我正在尝试抓取一些图片,但有一个问题让我很困惑。我使用 urllib.request.urlopen(url).read().decode('utf-8')
将 html 页面转换为获取图像的 url。后来我想救他们。
但是,我把所有关于urlopen
的代码都放到了一个函数里,所以我不想改变它们。然后我想也许我可以使用 encode('utf-8')
将它们转换回来。在那之后,我不知道为什么但引发了异常。
import urllib.request as ur
import os
def getresponse(url):
head = {'User-Agent': 'Mozilla/5.0 (Macintosh; Intel Mac OS X 10_12_6) AppleWebKit/537.36 (KHTML, like Gecko) Chrome/75.0.3770.100 Safari/537.36'}
req = ur.Request(url, None, head)
response = ur.urlopen(req)
result = response.read().decode('utf-8')
return result
def saveimg(urlimg):
img = getresponse(urlimg).encode('utf-8')
file = open('xx.jpg', 'wb')
file.write(img)
file.close()
def downloadimg(url):
os.chdir('/Users/xxxxxxx/Desktop')
os.mkdir('xx')
os.chdir('xx')
saveimg(url)
downloadimg('https://cn.bing.com/th?id=OHR.WaterperryGardens_ZH-CN5767279278_1920x1080.jpg&rf=LaDigue_1920x1080.jpg&pid=hp')
我只想知道这是什么原因
我可以提出一个解决方案 requests
吗?
import os
import requests # pip install requests
def download(url, headers, dest_folder, new_file_name):
if not os.path.exists(dest_folder):
os.makedirs(dest_folder) # create folder if it does not exist
filename = new_file_name.replace(" ", "_") # be careful with file names
file_path = os.path.join(dest_folder, filename)
r = requests.get(url, headers=headers, stream=True)
if r.ok:
print("saving to", os.path.abspath(file_path))
with open(file_path, 'wb') as f:
for chunk in r.iter_content(chunk_size=1024 * 8):
if chunk:
f.write(chunk)
f.flush()
os.fsync(f.fileno())
else: # HTTP status code 4XX/5XX
print("Download failed: status code {}\n{}".format(r.status_code, r.text))
headers = {'User-Agent': 'Mozilla/5.0 (Macintosh; Intel Mac OS X 10_12_6) AppleWebKit/537.36 (KHTML, like Gecko) Chrome/75.0.3770.100 Safari/537.36'}
url = 'https://cn.bing.com/th?id=OHR.WaterperryGardens_ZH-CN5767279278_1920x1080.jpg&rf=LaDigue_1920x1080.jpg&pid=hp'
dest_folder = '/Users/xxxxxxx/Desktop/yyyy'
new_file_name = 'xx.jpg'
# save file to /Users/xxxxxxx/Desktop/yyyy/xx.jpg
# appropriate folders will be created if they do not exist
download(url, headers, dest_folder, new_file_name)
当我尝试使用 .encode('utf-8')
时,出现 "UnicodeDecodeError: 'utf-8' codec can't decode byte 0xff in position 0: invalid start byte"
。
我正在尝试抓取一些图片,但有一个问题让我很困惑。我使用 urllib.request.urlopen(url).read().decode('utf-8')

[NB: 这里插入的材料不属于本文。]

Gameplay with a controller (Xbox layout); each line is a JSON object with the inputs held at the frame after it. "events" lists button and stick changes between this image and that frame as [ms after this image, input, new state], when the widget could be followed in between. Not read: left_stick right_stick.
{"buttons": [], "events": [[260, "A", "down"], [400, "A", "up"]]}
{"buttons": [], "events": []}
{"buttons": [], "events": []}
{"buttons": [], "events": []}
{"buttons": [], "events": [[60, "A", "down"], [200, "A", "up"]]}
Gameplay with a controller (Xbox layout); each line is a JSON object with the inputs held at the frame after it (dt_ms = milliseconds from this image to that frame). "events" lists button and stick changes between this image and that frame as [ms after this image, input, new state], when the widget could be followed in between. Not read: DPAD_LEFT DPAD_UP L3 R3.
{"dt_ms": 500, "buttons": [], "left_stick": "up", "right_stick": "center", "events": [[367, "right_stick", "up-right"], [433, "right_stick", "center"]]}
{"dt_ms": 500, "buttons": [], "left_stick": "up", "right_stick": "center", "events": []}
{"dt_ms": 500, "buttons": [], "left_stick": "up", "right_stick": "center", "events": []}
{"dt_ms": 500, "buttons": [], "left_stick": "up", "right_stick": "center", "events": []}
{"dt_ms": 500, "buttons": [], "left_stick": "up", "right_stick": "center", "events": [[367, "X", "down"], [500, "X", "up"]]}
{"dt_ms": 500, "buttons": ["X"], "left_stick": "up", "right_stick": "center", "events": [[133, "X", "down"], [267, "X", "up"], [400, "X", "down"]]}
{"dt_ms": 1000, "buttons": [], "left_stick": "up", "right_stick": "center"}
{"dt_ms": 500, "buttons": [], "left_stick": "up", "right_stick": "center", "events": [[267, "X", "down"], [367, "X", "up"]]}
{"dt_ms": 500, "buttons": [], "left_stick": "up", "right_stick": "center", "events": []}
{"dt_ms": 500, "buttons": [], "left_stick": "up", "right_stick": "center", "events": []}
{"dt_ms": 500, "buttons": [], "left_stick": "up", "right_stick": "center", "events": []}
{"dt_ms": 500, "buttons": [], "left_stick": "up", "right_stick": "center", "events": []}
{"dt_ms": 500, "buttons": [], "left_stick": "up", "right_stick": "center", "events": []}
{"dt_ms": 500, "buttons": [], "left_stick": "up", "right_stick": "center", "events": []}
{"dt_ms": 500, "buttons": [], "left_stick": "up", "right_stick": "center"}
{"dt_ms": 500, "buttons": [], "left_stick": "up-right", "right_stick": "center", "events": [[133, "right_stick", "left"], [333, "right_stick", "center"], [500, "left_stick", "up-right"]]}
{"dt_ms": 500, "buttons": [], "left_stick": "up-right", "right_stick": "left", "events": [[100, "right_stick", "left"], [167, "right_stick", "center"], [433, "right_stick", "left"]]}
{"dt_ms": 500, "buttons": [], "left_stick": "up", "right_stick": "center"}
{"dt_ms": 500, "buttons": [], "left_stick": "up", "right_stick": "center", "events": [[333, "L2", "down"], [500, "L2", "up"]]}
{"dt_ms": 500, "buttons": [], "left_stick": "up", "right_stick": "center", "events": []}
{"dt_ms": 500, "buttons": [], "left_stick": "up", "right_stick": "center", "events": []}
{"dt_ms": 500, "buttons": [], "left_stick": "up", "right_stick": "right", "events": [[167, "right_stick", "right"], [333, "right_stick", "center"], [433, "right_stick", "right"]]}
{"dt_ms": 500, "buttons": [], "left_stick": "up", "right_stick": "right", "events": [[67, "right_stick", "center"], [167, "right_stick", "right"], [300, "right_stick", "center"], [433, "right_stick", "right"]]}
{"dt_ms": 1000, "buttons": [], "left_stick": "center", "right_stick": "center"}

将 html 页面转换为获取图像的 url。后来我想救他们。
但是,我把所有关于urlopen
的代码都放到了一个函数里,所以我不想改变它们。然后我想也许我可以使用 encode('utf-8')
将它们转换回来。在那之后,我不知道为什么但引发了异常。
import urllib.request as ur
import os
def getresponse(url):
head = {'User-Agent': 'Mozilla/5.0 (Macintosh; Intel Mac OS X 10_12_6) AppleWebKit/537.36 (KHTML, like Gecko) Chrome/75.0.3770.100 Safari/537.36'}
req = ur.Request(url, None, head)
response = ur.urlopen(req)
result = response.read().decode('utf-8')
return result
def saveimg(urlimg):
img = getresponse(urlimg).encode('utf-8')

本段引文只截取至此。